> [What is being asked] In the passage about the stage adaptation, what single condition did Rick set when the producers first approached him to adapt Sara's novel?

*** Opening Selected extract ***

When Rick was initially approached six years ago by producers Peter Schneider and Jennifer Costello to adapt Sara’s novel, he had one request — that PigPen be part of the project. He’d seen their production of The Old Man and The Old Moon and became “obsessed [with] them and their music.”
“It was a big ask,” Rick admits. “I mean, you don’t usually have eight writers on one show. But Peter and Jen are very smart and very brave and they like to take risks.”
Once confirmed, Rick and PigPen started the long, arduous process of adapting the novel into something that could be managed — and managed well — onstage.
“Part of the challenge has been adapting to the many changes the script has undergone,” Daniel says. “Thanks to the highly collaborative and egalitarian creative process we shared with Rick, neither we nor he are content to force a square peg into a round hole. Whenever we made a discovery in the book, we knew we had to ensure the songs kept pace with what we were learning.”
Daniel and Rick also consider Director Jessica Stone a consummate partner in the production.
“She’s brilliant. She’s funny. She’s totally prepared and fast on her feet,” Rick says. “We were eight guys writing a different kind of show, and we must have seemed a little like the Lost Boys desperately in need of a Wendy.”
What audiences will see on the Coca-Cola Stage is an elaborate yet intimate spectacle. From a man on an empty stage to a train ride across Depression-era America to the spectacle of the circus, Daniel says that “the seamlessness with which we move between spectacle and grounded storytelling will be something [the audience hasn’t] experienced before.”
Rick has an interesting take on this journey the audience will take, saying he’s “a huge fan of theater’s ability to suggest and describe, rather than demonstrate.” Movies, he believes, require literal visuals — an actual train and an actual elephant, for instance.
“But in the theater, the opposite is true. We want to play along; we want to imagine in the theater.”

*** Closing Selected extract ***
*** Opening Record excerpts ***

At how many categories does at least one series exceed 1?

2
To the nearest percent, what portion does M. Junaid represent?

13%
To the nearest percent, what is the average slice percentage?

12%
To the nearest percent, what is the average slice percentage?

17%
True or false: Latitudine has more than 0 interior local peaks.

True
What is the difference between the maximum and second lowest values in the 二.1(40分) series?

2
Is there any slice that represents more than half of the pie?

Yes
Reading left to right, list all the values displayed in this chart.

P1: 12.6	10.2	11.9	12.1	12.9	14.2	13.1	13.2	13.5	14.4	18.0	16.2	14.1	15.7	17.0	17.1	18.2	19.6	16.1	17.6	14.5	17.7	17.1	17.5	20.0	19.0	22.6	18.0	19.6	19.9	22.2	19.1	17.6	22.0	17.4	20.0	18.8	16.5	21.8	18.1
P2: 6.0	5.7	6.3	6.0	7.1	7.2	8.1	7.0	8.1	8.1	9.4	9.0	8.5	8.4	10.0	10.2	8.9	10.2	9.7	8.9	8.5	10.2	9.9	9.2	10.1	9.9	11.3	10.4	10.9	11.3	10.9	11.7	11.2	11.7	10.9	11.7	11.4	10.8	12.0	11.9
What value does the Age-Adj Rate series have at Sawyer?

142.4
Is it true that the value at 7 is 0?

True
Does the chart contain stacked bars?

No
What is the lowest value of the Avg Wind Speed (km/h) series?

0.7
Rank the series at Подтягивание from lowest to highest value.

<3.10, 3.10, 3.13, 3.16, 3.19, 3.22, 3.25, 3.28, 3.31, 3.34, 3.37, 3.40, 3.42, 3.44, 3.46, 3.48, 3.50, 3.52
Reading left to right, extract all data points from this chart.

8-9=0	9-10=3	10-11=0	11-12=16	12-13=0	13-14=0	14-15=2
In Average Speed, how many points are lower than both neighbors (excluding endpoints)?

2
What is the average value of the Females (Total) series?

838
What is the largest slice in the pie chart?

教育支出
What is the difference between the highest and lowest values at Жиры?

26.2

*** Closing Record excerpts ***

> [Written response] He asked that PigPen be part of the project.